A mulher brasileira no mercado de trabalho
Enviada em 30/05/2020
Por muito tempo, o papel feminino na sociedade se limitou a cuidar da casa, dos filhos e do marido. Com o surgimento das indústrias e a necessidade de mão de obra, as mulheres foram chamadas para trabalhar fora de casa, mas com extensas jornadas de trabalho e baixos salários. Hoje, apesar da conquista de muitos direitos e do crescente número de mulheres trabalhando, elas ainda enfrentam dificuldades e injustiças no mercado de trabalho.
Primeiramente, vale salientar que a Constituição Federal proíbe a diferença de salários, de exercício de funções e de critério de admissão baseada no gênero, idade, cor ou estado civil. No entanto, a diferença salarial é comum no mercado de trabalho brasileiro. A partir dos dados do Censo 2010 do Instituto Brasileiro de Geografia e Estatística (IBGE), analisando um grupo de homens e mulheres com algumas características em comum, como nível de formação, raça, idade e ocupação, concluiu-se que elas ganham em média 35% a menos do que eles.

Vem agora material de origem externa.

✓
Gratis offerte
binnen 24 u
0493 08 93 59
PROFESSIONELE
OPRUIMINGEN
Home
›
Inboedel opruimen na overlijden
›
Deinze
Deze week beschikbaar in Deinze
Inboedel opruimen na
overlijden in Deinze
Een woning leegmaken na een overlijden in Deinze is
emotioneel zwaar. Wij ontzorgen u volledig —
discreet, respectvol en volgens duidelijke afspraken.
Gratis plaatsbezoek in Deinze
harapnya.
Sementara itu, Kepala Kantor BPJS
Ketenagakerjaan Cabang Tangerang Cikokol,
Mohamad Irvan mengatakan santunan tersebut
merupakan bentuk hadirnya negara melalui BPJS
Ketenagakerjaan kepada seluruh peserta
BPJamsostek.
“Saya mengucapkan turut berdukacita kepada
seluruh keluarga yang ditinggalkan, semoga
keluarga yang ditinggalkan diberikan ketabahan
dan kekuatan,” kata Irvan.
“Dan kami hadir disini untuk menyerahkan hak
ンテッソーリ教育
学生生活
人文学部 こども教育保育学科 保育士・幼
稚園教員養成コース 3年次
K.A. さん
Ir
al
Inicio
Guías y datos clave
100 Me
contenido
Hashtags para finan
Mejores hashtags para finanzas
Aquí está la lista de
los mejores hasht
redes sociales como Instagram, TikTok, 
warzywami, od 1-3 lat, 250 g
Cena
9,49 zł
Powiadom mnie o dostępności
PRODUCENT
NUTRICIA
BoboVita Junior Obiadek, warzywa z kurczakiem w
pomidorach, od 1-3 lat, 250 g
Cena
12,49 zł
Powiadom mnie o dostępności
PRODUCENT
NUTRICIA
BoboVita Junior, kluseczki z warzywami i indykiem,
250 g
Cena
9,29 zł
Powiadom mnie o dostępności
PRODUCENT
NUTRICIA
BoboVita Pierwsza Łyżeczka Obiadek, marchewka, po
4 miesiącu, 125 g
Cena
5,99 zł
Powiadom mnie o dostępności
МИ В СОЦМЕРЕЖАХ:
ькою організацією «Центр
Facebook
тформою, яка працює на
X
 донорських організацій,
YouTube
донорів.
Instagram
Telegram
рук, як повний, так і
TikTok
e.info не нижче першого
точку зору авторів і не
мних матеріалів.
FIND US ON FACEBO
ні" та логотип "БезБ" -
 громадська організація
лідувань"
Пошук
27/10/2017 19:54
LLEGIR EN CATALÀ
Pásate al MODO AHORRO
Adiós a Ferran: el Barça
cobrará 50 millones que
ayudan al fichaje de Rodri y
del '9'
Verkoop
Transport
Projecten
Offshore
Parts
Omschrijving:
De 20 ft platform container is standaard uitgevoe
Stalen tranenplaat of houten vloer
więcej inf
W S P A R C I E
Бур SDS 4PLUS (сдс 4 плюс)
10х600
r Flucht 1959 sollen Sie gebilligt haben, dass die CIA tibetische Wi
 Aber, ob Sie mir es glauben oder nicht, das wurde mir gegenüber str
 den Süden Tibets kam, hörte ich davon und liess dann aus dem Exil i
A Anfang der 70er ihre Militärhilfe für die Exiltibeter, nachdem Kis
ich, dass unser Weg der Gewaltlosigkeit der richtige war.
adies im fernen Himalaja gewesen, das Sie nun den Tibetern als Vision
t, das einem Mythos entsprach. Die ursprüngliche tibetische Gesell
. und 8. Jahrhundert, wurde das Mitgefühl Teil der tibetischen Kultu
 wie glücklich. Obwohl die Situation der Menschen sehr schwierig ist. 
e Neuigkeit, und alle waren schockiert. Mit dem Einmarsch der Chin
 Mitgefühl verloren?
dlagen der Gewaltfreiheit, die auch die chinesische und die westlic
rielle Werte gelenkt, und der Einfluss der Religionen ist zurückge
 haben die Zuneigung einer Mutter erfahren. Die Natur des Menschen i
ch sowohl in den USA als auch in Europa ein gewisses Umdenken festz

Além disso, o relatório da Organização Internacional do Trabalho (OIT) afirma que ter mulheres em cargos de liderança é um dos fatores que contribui para maior desempenho e lucratividade nas empresas em geral. Mesmo com esses dados, a desigualdade persiste: apenas 19% dessas posições nas corporações são ocupadas por mulheres. E quando elas conquistam a liderança, ainda precisam lidar com questões culturais e comportamentais em relação ao que se espera do comportamento feminino. Enquanto os homens incisivos são admirados, uma mulher com o mesmo traço é considerada arrogante, por exemplo.
Por isso, com o objetivo de mudar a realidade da mulher brasileira no mercado de trabalho, a transparência salarial é uma opção: a divulgação da diferença de salários entre homens e mulheres provocaria a redução gradual dessa diferença salarial. Ainda, as empresas devem estabelecer metas de médio prazo de participação das mulheres no nível mais alto das corporações e providenciar programas de capacitação e sucessão. Assim, o Brasil terá uma sociedade igualitária no ambiente de trabalho.